Domestic Divas
By PARIJAT CHANDRA
A recent trip to Los Angeles for my aunt's birthday got me thinking. I was meeting a lot of my friends and family living there after several years, most of them after the birth of my twin boys. My aunt made it a point to tell all and sundry that she was very disappointed that I had opted to stay home after I had the boys and had given up a very successful professional career as a CPA. My aunt would continue with the same amount of passion every single time and say that she thought I was wasting my time and talent staying home and leading a life of leisure when she knew I was capable of being out there in the professional world, working with KPMG, Ernst and Young, etc., and doing a lot more!
A lot more, hmm. I started to think about what more I could possibly squeeze into my life. I looked at the year that had just passed and thought about what I had actually done. Well, I was raising two first graders (boys, I might add), chauffeuring them for their various activities and helping out at their school, playing wife to a very busy cardiologist husband, and running the household single-handedly. This must be the staying home part of what my aunt meant, I thought.
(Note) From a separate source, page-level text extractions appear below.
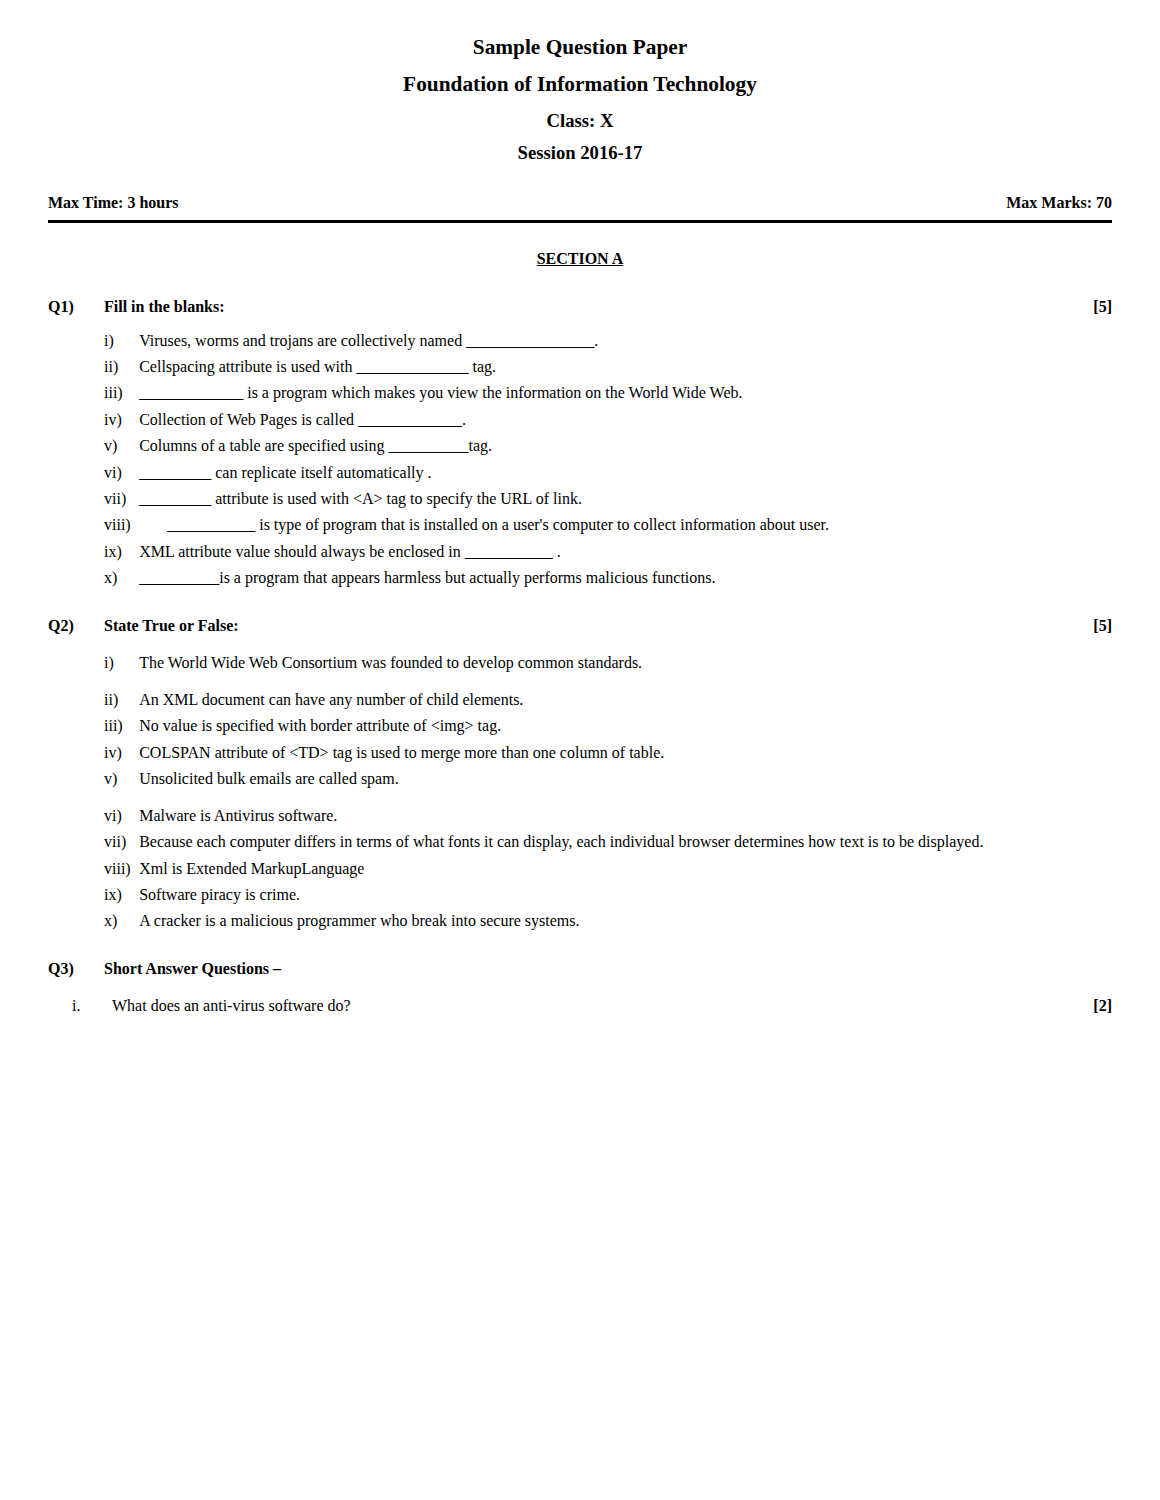Sample Question Paper
Foundation of Information Technology
Class: X
Session 2016-17
Max Time: 3 hours Max Marks: 70
SECTION A
Q1) Fill in the blanks: [5]
i) Viruses, worms and trojans are collectively named ________________.
ii) Cellspacing attribute is used with ______________ tag.
iii)_____________ is a program which makes you view the information on the World Wide Web.
iv) Collection of Web Pages is called _____________.
v) Columns of a table are specified using __________tag.
vi)_________ can replicate itself automatically .
vii)_________ attribute is used with <A> tag to specify the URL of link.
viii) ___________ is type of program that is installed on a user's computer to collect information about user.
ix) XML attribute value should always be enclosed in ___________ .
x)__________is a program that appears harmless but actually performs malicious functions.
Q2) State True or False: [5]
i) The World Wide Web Consortium was founded to develop common standards.
ii) An XML document can have any number of child elements.
iii) No value is specified with border attribute of <img> tag.
iv) COLSPAN attribute of <TD> tag is used to merge more than one column of table.
v) Unsolicited bulk emails are called spam.
vi) Malware is Antivirus software.
vii) Because each computer differs in terms of what fonts it can display, each individual browser determines how text is to be displayed.
viii) Xml is Extended MarkupLanguage
ix) Software piracy is crime.
x) A cracker is a malicious programmer who break into secure systems.
Q3) Short Answer Questions –
i. What does an anti-virus software do? [2]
Now let me think of what I did in my leisure time. Let's see. I did emcee about a dozen shows that took place in Atlanta last year, helped put together the Ms. India GA pageant, interviewed several celebrities for a local TV station, helped organize events for a Club that I was an active member of, choreographed several dance items, and wrote articles for some of the leading Asian magazines in Atlanta. Yeah, so I also take hip-hop dance and tennis lessons ? no biggie there.
Was that it? Oh, I forgot another insignificant detail; I also run a Property Management business. But from home, I might add. I am certainly not your full-time professional out there in the aggressive, challenging world.
So what am I? And what are several other women who fall into a similar category, then? Those who are not full-time working women with a job or a business but who aspire to be more than your stereotypical stay-at-home women? When I asked my husband this question, he patted my head and said, "You are a Diva." Upon some research I ascertained the fact that he may actually be right; the term coined for women like me really is diva ? Domestic Divas.
Welcome to a new breed of women. I place a Domestic Diva not between a Working Woman and a Stay-at-Home one but as someone tangential to both. These women in no way undermine the working woman or claim to upstage the stay-at-home mom, but are just another set of women with different lifestyle choices. I agree with Bucky Fuller who has said, "You never change things by fighting the existing reality. To change something, build a new model that makes the existing model obsolete."
I look around and see women who according to me fall into the same category. My friend and neighbor Vicky Ramchandani is one such example. She runs a household of four kids and a very successful and extremely busy businessman spouse. Juggling the schedules and activities of one high school, one middle school, one elementary and one Montessori child is no ordinary feat and she's no ordinary woman ? but a Domestic Diva.
To add to her already full plate she also pitches in and helps her husband in his business.
I have known her to juggle her schedule and manage the timings of her kids, to help open their retail store if her husband is unable to, substitute for an absent employee, do the annual inventory taking, attend to customers, work the cash register, do the banking and attend to security alarms any time of day or night from their downtown store. All this with no prior notice. At the drop of a hat she juggles all the schedules and gets the job done. No ordinary feat, this. I have also seen her spend Sundays with her husband, managing their real estate business, whether it is going to oversee construction or survey potential sites.
Another friend Sudha Malhotra also qualifies for the title. An engineer with a Masters in Computer Science who has worked with Ford and EDS, she is now raising 3 boys and running a household with a husband who travels a lot on his job. Besides keeping up with the boys' demanding schedules, she is known to choreograph dances for various parties and events and is also a talented singer who practices her art religiously. She also practices yoga and tennis on a regular basis.
Not satisfied with the institutions teaching Hindu culture here in Atlanta, she undertook the task of starting a study group in her basement for adults who follow the teachings of Swami Chinmayananda. This laid the groundwork for starting a Balvihar for her friends and neighbors' children. This Balvihar has now grown into a Sunday school for over 200 children.
For someone who has been out in the professional world and exchanged it in favor of adding another dimension to my life, I have never once regretted my decision. But I do want to make sure that my kids (and aunt) realize that although it is wonderful staying at home, that's only one of my many options. What I hope to show them is the motivation and drive with which my fellow Domestic Divas and I do everything and that at any point we can re-create ourselves and go back to work in the professional world. Being a Domestic Diva is a phase of life, but we can carry many titles at any given time.